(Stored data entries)
==*==

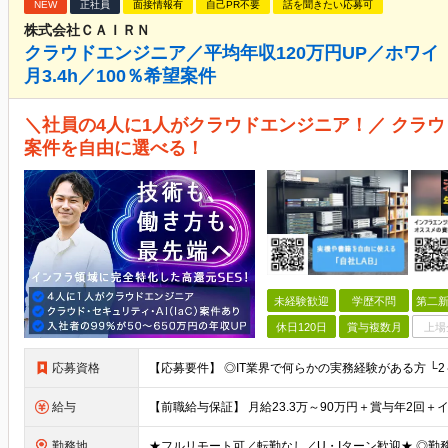
NEW
正社員
面接情報有
自己PR不要
話を聞きたい応募可
株式会社ＣＡＩＲＮ
クラウドエンジニア／平均年収120万円UP／ホワイ 
月3.4h／100％希望案件
＼社員の4人に1人がクラウドエンジニア！／ クラウ
案件を自由に選べる！
未経験歓迎
学歴不問
第二新
休日120日
賞与複数月
上場
応募資格
給与
勤務地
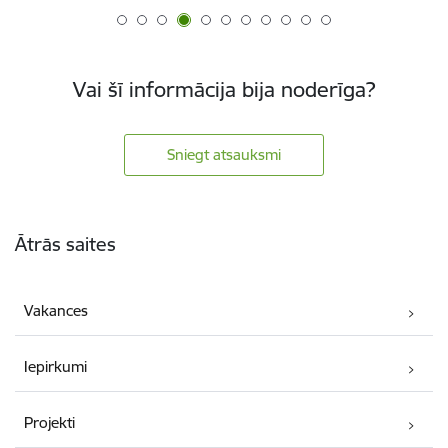
Vai šī informācija bija noderīga?
Sniegt atsauksmi
Kājene
Ātrās saites
Vakances
Iepirkumi
Projekti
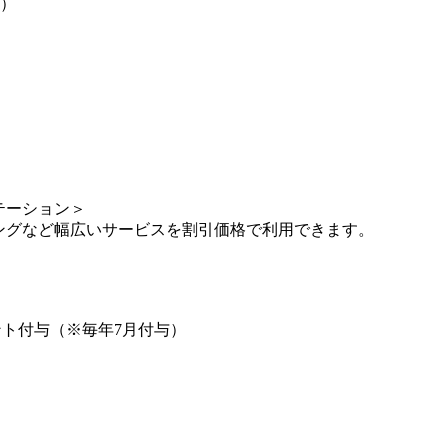
）
テーション＞
ングなど幅広いサービスを割引価格で利用できます。
ント付与（※毎年7月付与）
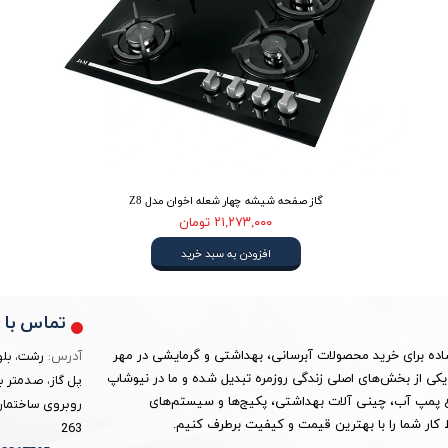
گاز صفحه شیشه چهار شعله اخوان مدل Z8
۲۱,۲۷۳,۰۰۰ تومان
افزودن به سبد خرید
تماس با م
ساده برای خرید محصولات آبرسانی، بهداشتی و گرمایشی در مهر
آدرس:
رشت، بلو
ین به یکی از بخش‌های اصلی زندگی روزمره تبدیل شده و ما در نیوشاپ
پل گاز، صدمتر ب
واع پمپ آب، چینی آلات بهداشتی، پکیج‌ها و سیستم‌های
روبروی ساختمان 
کار شما را با بهترین قیمت و کیفیت برطرف کنیم.
263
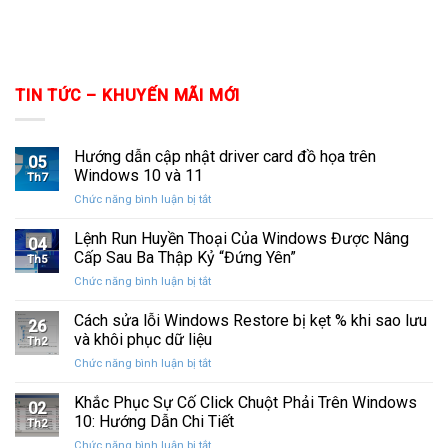
TIN TỨC – KHUYẾN MÃI MỚI
Hướng dẫn cập nhật driver card đồ họa trên
05
Windows 10 và 11
Th7
ở
Chức năng bình luận bị tắt
Hướng
dẫn
Lệnh Run Huyền Thoại Của Windows Được Nâng
04
cập
Cấp Sau Ba Thập Kỷ “Đứng Yên”
Th5
nhật
ở
Chức năng bình luận bị tắt
driver
Lệnh
card
Run
Cách sửa lỗi Windows Restore bị kẹt % khi sao lưu
đồ
26
Huyền
họa
và khôi phục dữ liệu
Th2
Thoại
trên
ở
Chức năng bình luận bị tắt
Của
Windows
Cách
Windows
10
sửa
Khắc Phục Sự Cố Click Chuột Phải Trên Windows
Được
và
02
lỗi
Nâng
10: Hướng Dẫn Chi Tiết
11
Th2
Windows
Cấp
ở
Chức năng bình luận bị tắt
Restore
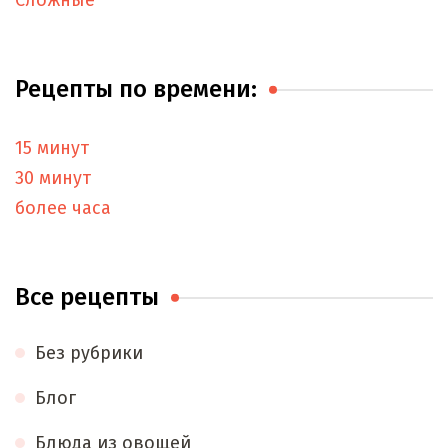
Рецепты по времени:
15 минут
30 минут
более часа
Все рецепты
Без рубрики
Блог
Блюда из овощей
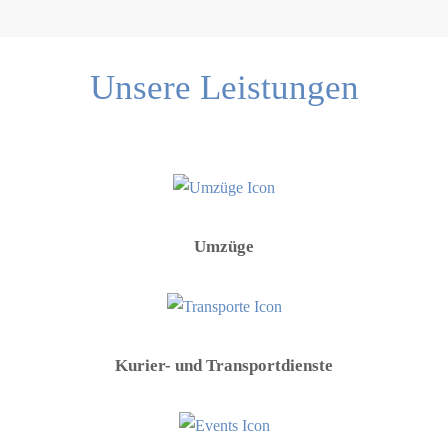
Unsere Leistungen
Umzüge
Kurier- und Transportdienste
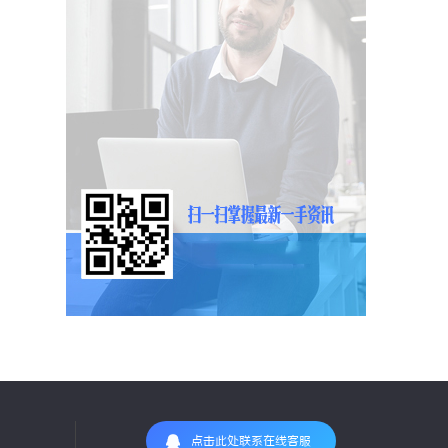
点击此处联系在线客服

==*==

[Aim of the exercise]
Convert the lines above into a JSON list of strings, one string per line, with blank lines omitted. Leave the pictures out.

[Result]
[
  "NEW",
  "正社員",
  "面接情報有",
  "自己PR不要",
  "話を聞きたい応募可",
  "株式会社ＣＡＩＲＮ",
  "クラウドエンジニア／平均年収120万円UP／ホワイ ",
  "月3.4h／100％希望案件",
  "＼社員の4人に1人がクラウドエンジニア！／ クラウ",
  "案件を自由に選べる！",
  "未経験歓迎",
  "学歴不問",
  "第二新",
  "休日120日",
  "賞与複数月",
  "上場",
  "応募資格",
  "給与",
  "勤務地",
  "Vai šī informācija bija noderīga?",
  "Sniegt atsauksmi",
  "Kājene",
  "Ātrās saites",
  "Vakances",
  "Iepirkumi",
  "Projekti",
  "）",
  "テーション＞",
  "ングなど幅広いサービスを割引価格で利用できます。",
  "ント付与（※毎年7月付与）",
  "گاز صفحه شیشه چهار شعله اخوان مدل Z8",
  "۲۱,۲۷۳,۰۰۰ تومان",
  "افزودن به سبد خرید",
  "تماس با م",
  "ساده برای خرید محصولات آبرسانی، بهداشتی و گرمایشی در مهر",
  "آدرس:",
  "رشت، بلو",
  "ین به یکی از بخش‌های اصلی زندگی روزمره تبدیل شده و ما در نیوشاپ",
  "پل گاز، صدمتر ب",
  "واع پمپ آب، چینی آلات بهداشتی، پکیج‌ها و سیستم‌های",
  "روبروی ساختمان ",
  "کار شما را با بهترین قیمت و کیفیت برطرف کنیم.",
  "263",
  "TIN TỨC – KHUYẾN MÃI MỚI",
  "Hướng dẫn cập nhật driver card đồ họa trên",
  "05",
  "Windows 10 và 11",
  "Th7",
  "ở",
  "Chức năng bình luận bị tắt",
  "Hướng",
  "dẫn",
  "Lệnh Run Huyền Thoại Của Windows Được Nâng",
  "04",
  "cập",
  "Cấp Sau Ba Thập Kỷ “Đứng Yên”",
  "Th5",
  "nhật",
  "ở",
  "Chức năng bình luận bị tắt",
  "driver",
  "Lệnh",
  "card",
  "Run",
  "Cách sửa lỗi Windows Restore bị kẹt % khi sao lưu",
  "đồ",
  "26",
  "Huyền",
  "họa",
  "và khôi phục dữ liệu",
  "Th2",
  "Thoại",
  "trên",
  "ở",
  "Chức năng bình luận bị tắt",
  "Của",
  "Windows",
  "Cách",
  "Windows",
  "10",
  "sửa",
  "Khắc Phục Sự Cố Click Chuột Phải Trên Windows",
  "Được",
  "và",
  "02",
  "lỗi",
  "Nâng",
  "10: Hướng Dẫn Chi Tiết",
  "11",
  "Th2",
  "Windows",
  "Cấp",
  "ở",
  "Chức năng bình luận bị tắt",
  "Restore",
  "Рецепты по времени:",
  "15 минут",
  "30 минут",
  "более часа",
  "Все рецепты",
  "Без рубрики",
  "Блог",
  "Блюда из овощей",
  "Unsere Leistungen",
  "Umzüge",
  "Kurier- und Transportdienste",
  "点击此处联系在线客服"
]